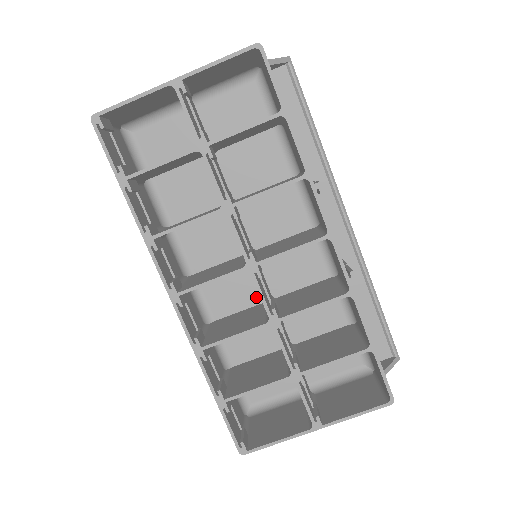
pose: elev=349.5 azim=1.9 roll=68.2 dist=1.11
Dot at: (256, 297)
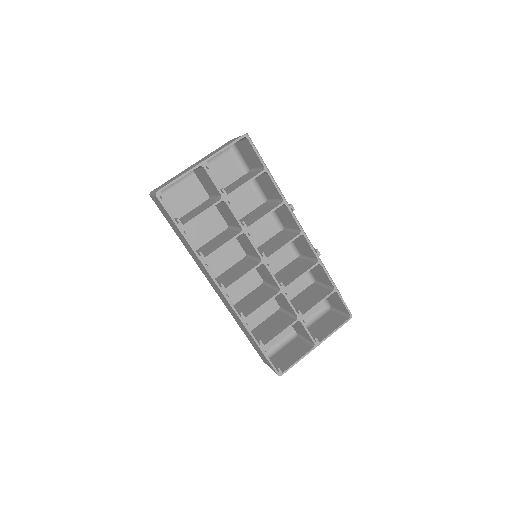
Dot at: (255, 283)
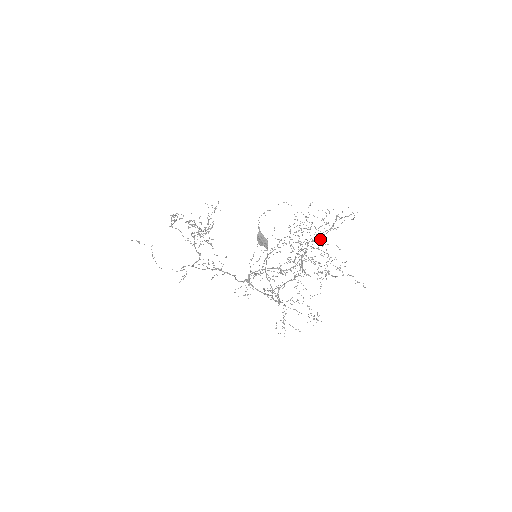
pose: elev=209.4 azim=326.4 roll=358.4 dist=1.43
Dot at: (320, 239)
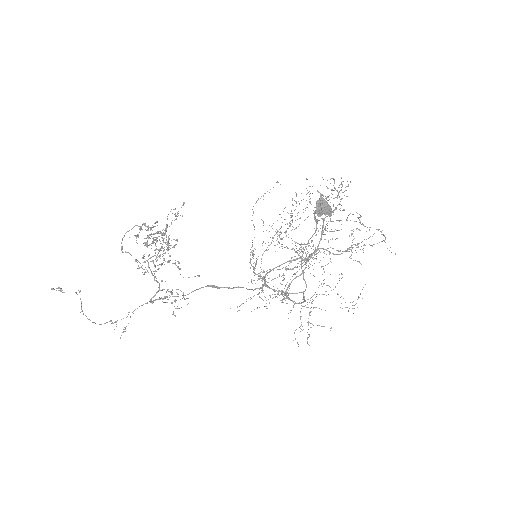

...

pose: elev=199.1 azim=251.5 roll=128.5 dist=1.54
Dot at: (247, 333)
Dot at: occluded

• PROBLEM TO WORK ON:
Return the lines from the one containing "pose: elev=209.4 azim=326.4" through the one containing "Dot at: (320, 239)", inclusive, reproducing each character for character.

• CORRECT RESPONSE:
pose: elev=209.4 azim=326.4 roll=358.4 dist=1.43
Dot at: (320, 239)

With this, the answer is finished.